Text shown
————————

ITEM 3.SOURCE AND AMOUNT OF FUNDS OR OTHER CONSIDERATION

 

On August 10, 2022, the Issuer granted 20,500,000 restricted shares unites (“RSUs”) to Mr. Guangfu Xu under the Issuer’s 2022 Equity Incentive Plan (the “2022 Equity Incentive Plan”) adopted by its board of directors on August 3, 2022. 10,534,722 of the total RSUs so granted to Mr. Xu under the 2022 Equity Incentive Plan will vest within 60 days from the date of this Statement (i.e., on September 6 and October 6 of 2022), and 1/72 of the total RSUs granted to Mr. Xu will vest on the 6th day of each month from November 6, 2022 to September 6, 2025.

 

Except for the above, the securities reported in this statement as beneficially owned by the Reporting Persons were acquired with cash from the applicable Reporting Persons’ personal funds or working capital, as applicable, or acquired through equity incentive plans of the Issuer.

 

ITEM 4.PURPOSE OF TRANSACTION

 

The information set forth in Items 3 and 6 is hereby incorporated by reference in this Item 4.

 

Although none of the Reporting Persons has any present intention to acquire additional securities of the Issuer (except as described in Item 3 above in connection with the vesting of the RSUs), they intend to review their respective investment on a regular basis and, as a result thereof, may at any time or from time to time determine, either alone or as part of a group, (i) to acquire additional securities of the Issuer, through open market purchases, privately negotiated transactions or otherwise, (ii) to dispose of all or a portion of the securities of the Issuer owned by them in the open market, in privately negotiated transactions or otherwise or (iii) to take any other available course of action, which could involve one or more of the types of transactions or have one or more of the results specified in clauses (a) through (j) of Item 4 of Schedule 13D under the Securities Exchange Act of 1934, as amended (the “Exchange Act”). Any such acquisition or disposition or other transaction would be made in compliance with all applicable laws and regulations. Notwithstanding anything contained herein, each Reporting Person specifically reserves the right to change its intention with respect to any or all of such matters. In reaching any decision as to their respective course of action (as well as to the specific elements thereof), each Reporting Person currently expects that he or it would take into consideration a variety of factors, including but not limited to the following: the Issuer’s business and prospects; other developments concerning the Issuer and its businesses generally; other business opportunities available to such Reporting Person; changes in law and government regulations; general economic conditions; and liquidity and stock market conditions, including the market price of the securities of the Issuer.

————————

(Items from a dataset)
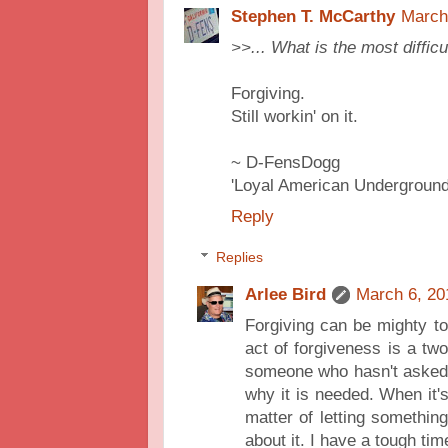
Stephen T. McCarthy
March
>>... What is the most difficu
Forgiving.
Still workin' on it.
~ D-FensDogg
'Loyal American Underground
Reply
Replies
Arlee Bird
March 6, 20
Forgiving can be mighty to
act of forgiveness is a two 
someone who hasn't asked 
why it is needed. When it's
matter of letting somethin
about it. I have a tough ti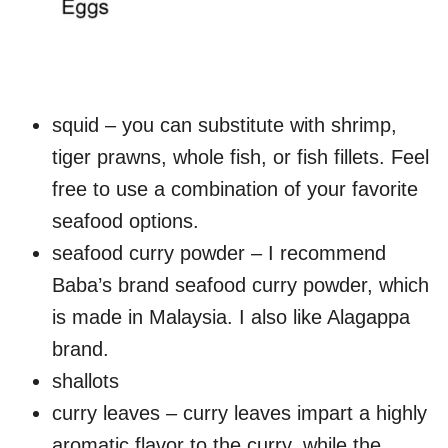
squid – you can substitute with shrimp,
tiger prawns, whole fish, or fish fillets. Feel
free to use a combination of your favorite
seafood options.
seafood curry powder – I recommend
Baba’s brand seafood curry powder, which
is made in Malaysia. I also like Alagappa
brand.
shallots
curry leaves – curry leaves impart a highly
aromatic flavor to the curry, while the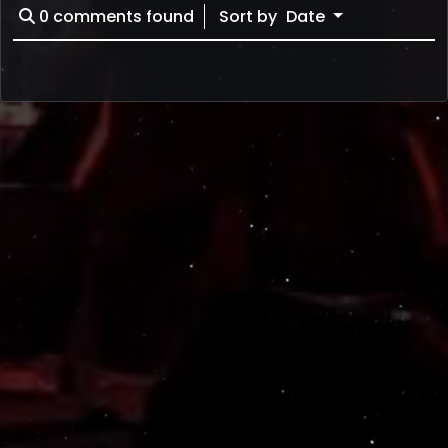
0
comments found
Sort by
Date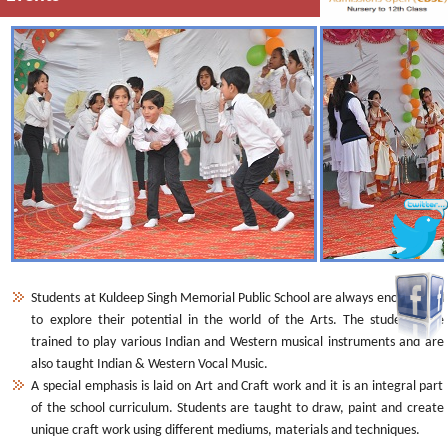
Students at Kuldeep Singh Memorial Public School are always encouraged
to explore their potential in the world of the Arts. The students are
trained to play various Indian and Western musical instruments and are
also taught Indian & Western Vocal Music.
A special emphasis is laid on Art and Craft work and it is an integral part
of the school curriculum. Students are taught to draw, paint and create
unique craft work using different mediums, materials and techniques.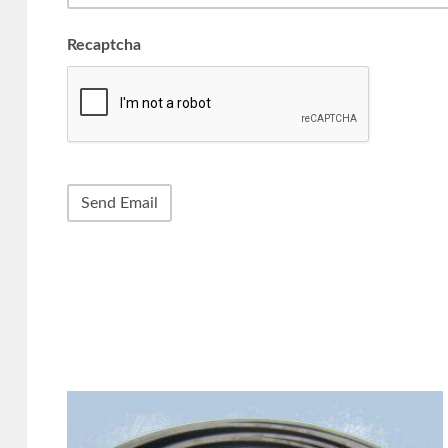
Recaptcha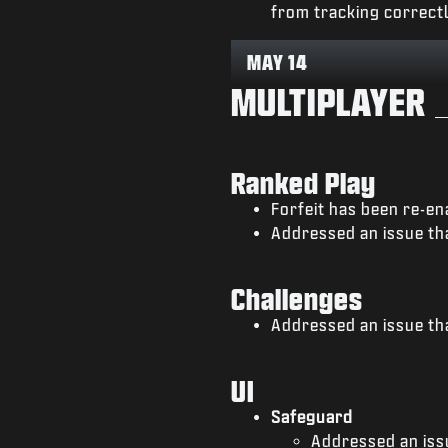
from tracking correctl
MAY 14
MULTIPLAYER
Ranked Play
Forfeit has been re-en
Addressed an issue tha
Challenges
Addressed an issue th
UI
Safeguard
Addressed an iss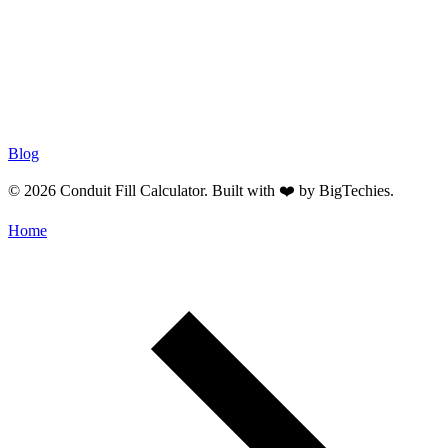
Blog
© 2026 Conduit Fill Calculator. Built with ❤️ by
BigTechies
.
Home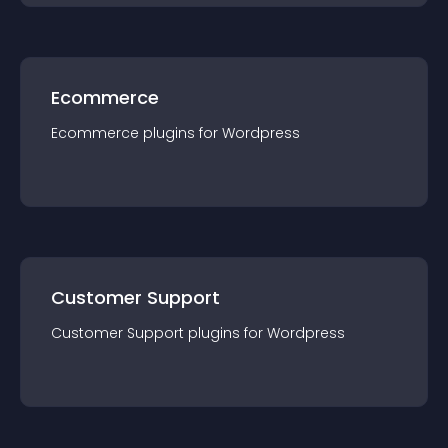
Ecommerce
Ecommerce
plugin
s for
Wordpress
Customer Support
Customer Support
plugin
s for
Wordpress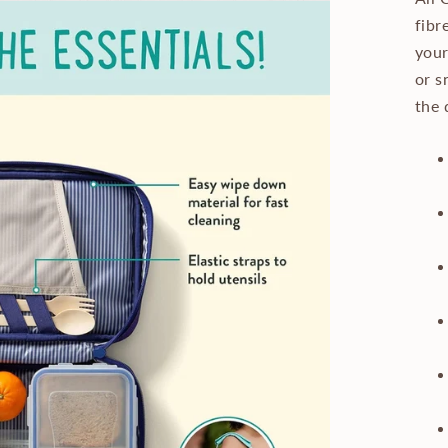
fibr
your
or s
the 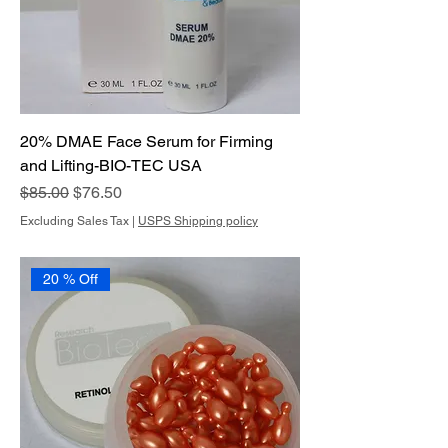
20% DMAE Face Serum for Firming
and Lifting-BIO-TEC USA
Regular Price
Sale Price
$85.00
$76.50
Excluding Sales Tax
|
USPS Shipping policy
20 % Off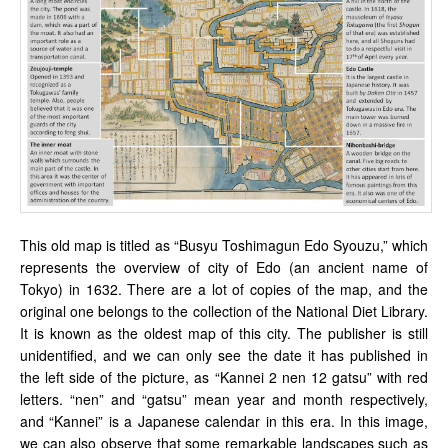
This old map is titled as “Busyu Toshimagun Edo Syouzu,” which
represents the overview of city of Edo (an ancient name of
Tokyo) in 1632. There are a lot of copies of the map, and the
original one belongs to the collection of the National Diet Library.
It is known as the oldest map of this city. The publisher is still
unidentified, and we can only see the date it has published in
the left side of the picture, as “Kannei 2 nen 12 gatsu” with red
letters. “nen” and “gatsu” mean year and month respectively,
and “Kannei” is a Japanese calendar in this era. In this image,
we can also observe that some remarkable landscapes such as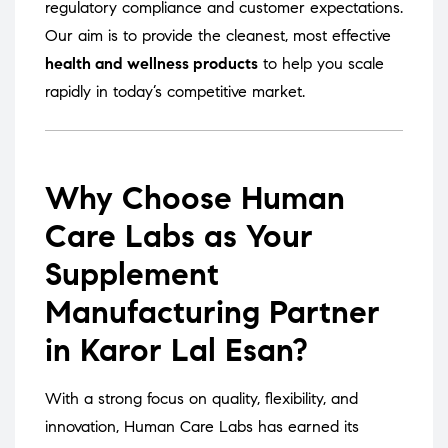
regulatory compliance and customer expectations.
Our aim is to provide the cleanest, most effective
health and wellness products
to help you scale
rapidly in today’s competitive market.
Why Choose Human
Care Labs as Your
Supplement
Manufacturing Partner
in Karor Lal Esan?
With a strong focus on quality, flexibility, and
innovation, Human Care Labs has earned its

————————

Task description
Copy word for word the stretch of the Schedule 13D text from "On August 10, 2022, the" through "plans of the Issuer.".

Answer below
On August 10, 2022, the Issuer granted 20,500,000 restricted shares unites (“RSUs”) to Mr. Guangfu Xu under the Issuer’s 2022 Equity Incentive Plan (the “2022 Equity Incentive Plan”) adopted by its board of directors on August 3, 2022. 10,534,722 of the total RSUs so granted to Mr. Xu under the 2022 Equity Incentive Plan will vest within 60 days from the date of this Statement (i.e., on September 6 and October 6 of 2022), and 1/72 of the total RSUs granted to Mr. Xu will vest on the 6th day of each month from November 6, 2022 to September 6, 2025.

 

Except for the above, the securities reported in this statement as beneficially owned by the Reporting Persons were acquired with cash from the applicable Reporting Persons’ personal funds or working capital, as applicable, or acquired through equity incentive plans of the Issuer.